** Data for processing follows **

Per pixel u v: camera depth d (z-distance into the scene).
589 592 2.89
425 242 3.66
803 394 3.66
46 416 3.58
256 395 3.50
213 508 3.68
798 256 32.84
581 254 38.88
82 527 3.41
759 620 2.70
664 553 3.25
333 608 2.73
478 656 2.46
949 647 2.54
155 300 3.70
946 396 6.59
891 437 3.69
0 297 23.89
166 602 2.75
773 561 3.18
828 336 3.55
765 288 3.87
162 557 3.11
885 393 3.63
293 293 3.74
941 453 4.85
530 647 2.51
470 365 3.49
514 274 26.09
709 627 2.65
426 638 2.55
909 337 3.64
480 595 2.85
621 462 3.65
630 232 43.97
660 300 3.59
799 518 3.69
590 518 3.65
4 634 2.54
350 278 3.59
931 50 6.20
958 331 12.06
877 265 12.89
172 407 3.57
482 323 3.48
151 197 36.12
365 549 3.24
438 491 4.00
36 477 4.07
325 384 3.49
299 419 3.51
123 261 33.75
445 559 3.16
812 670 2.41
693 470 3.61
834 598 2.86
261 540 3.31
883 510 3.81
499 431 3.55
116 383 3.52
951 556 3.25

** End of Data for processing **

-- Task --
Could you return all of the data exactly as written?

-- Output below --
Per pixel u v: camera depth d (z-distance into the scene).
589 592 2.89
425 242 3.66
803 394 3.66
46 416 3.58
256 395 3.50
213 508 3.68
798 256 32.84
581 254 38.88
82 527 3.41
759 620 2.70
664 553 3.25
333 608 2.73
478 656 2.46
949 647 2.54
155 300 3.70
946 396 6.59
891 437 3.69
0 297 23.89
166 602 2.75
773 561 3.18
828 336 3.55
765 288 3.87
162 557 3.11
885 393 3.63
293 293 3.74
941 453 4.85
530 647 2.51
470 365 3.49
514 274 26.09
709 627 2.65
426 638 2.55
909 337 3.64
480 595 2.85
621 462 3.65
630 232 43.97
660 300 3.59
799 518 3.69
590 518 3.65
4 634 2.54
350 278 3.59
931 50 6.20
958 331 12.06
877 265 12.89
172 407 3.57
482 323 3.48
151 197 36.12
365 549 3.24
438 491 4.00
36 477 4.07
325 384 3.49
299 419 3.51
123 261 33.75
445 559 3.16
812 670 2.41
693 470 3.61
834 598 2.86
261 540 3.31
883 510 3.81
499 431 3.55
116 383 3.52
951 556 3.25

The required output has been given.